◆ Work order
Please rewrite the material from the line with "How many segments does this pie chart have?" up to and including the end of the material, replacing "displayed" with "shown" and leaving everything else unchanged. Omit the pictures from your answer.

[[ Supplied material open ]]

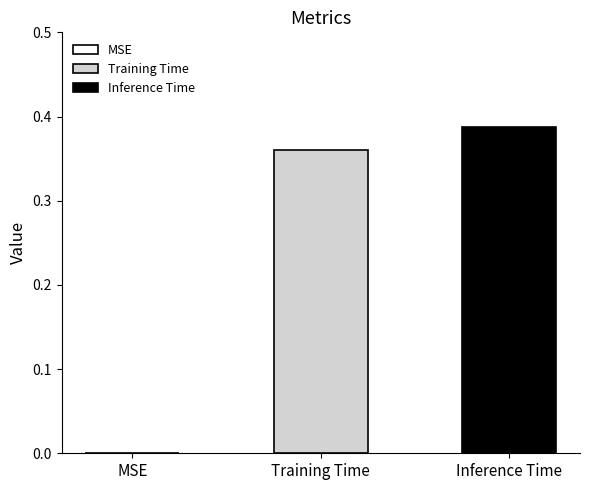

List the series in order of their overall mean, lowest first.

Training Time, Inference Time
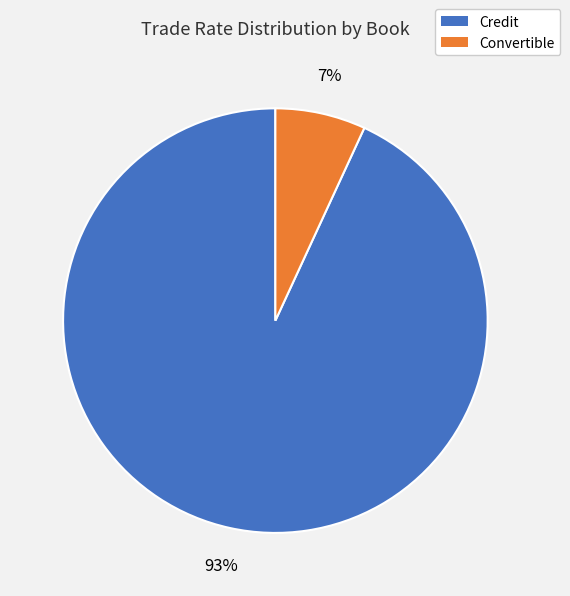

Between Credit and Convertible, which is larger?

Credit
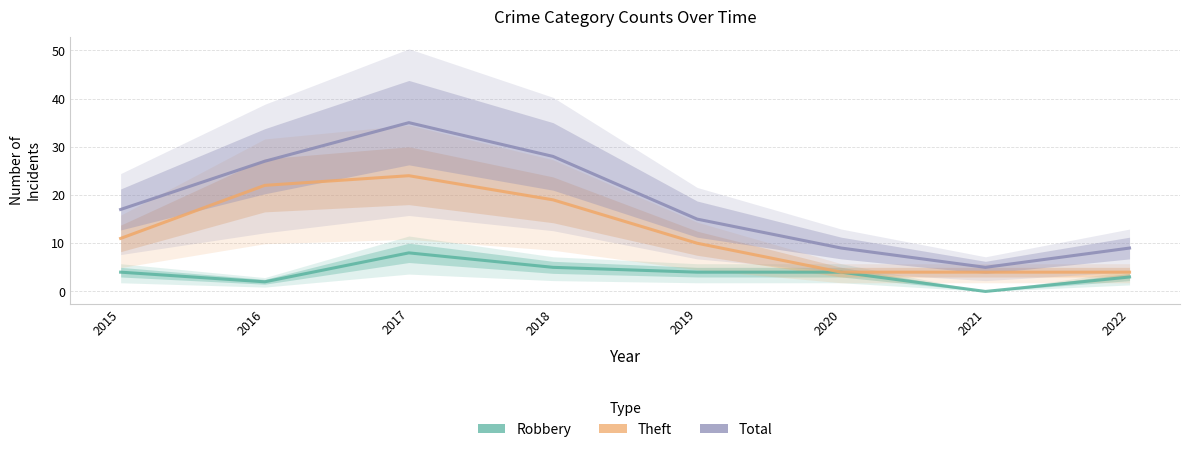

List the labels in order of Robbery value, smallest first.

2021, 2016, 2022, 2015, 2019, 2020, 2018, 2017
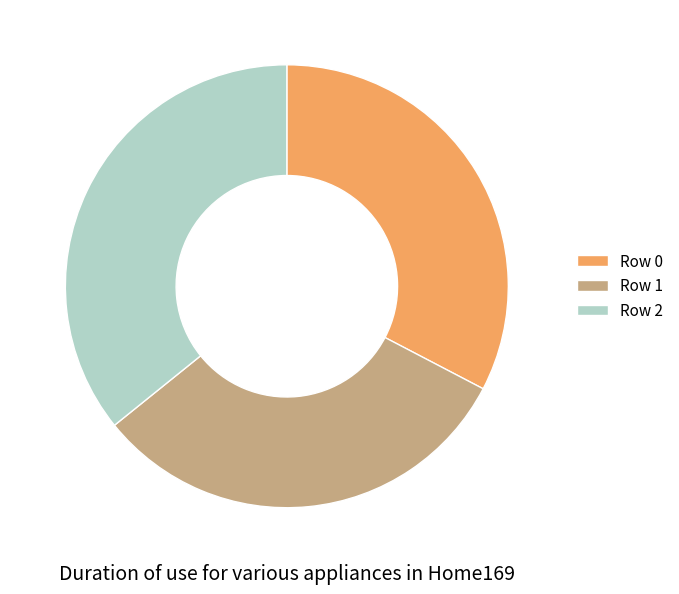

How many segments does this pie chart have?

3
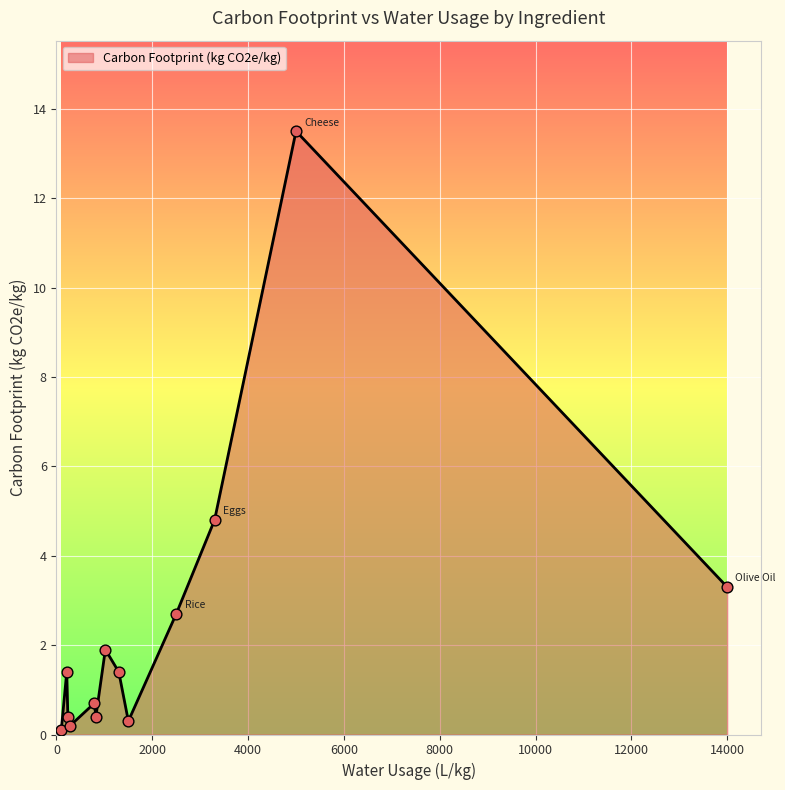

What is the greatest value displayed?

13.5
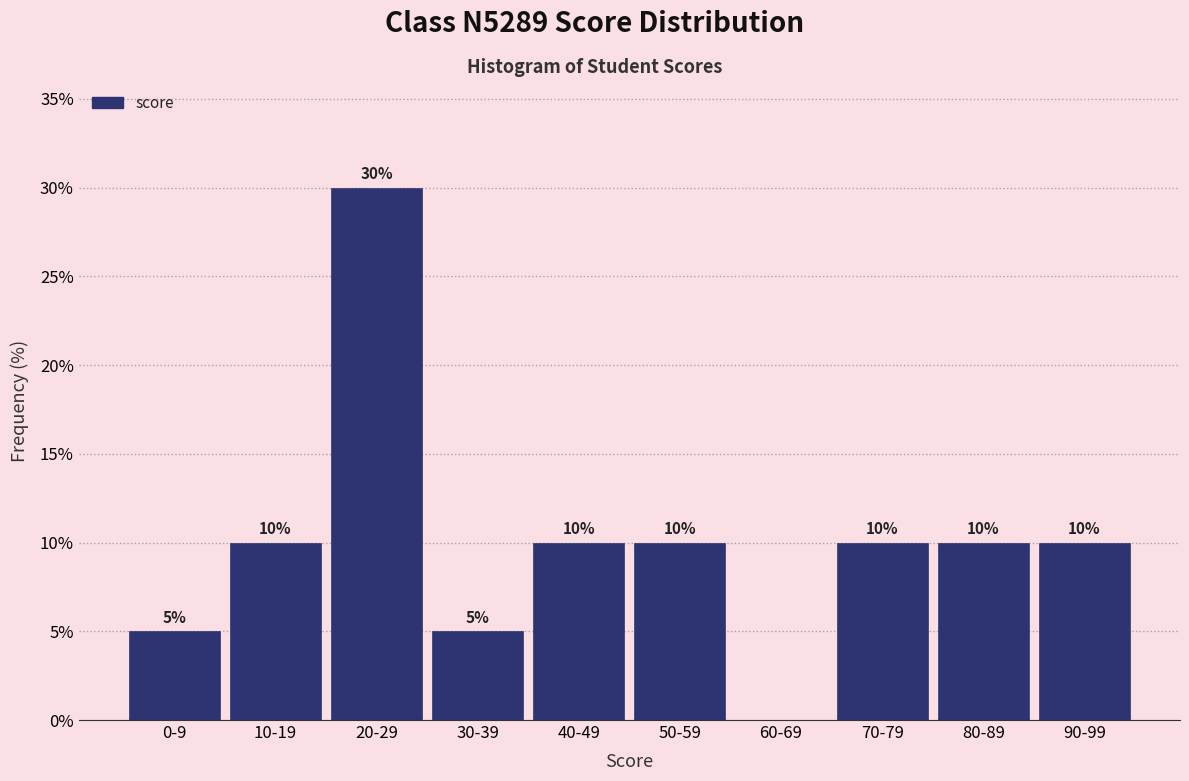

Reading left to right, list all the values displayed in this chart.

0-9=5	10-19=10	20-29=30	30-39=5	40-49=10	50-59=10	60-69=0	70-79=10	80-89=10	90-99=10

[[ Supplied material closed ]]

◆ Reply
How many segments does this pie chart have?

3

What is the greatest value shown?

13.5

Reading left to right, list all the values shown in this chart.

0-9=5	10-19=10	20-29=30	30-39=5	40-49=10	50-59=10	60-69=0	70-79=10	80-89=10	90-99=10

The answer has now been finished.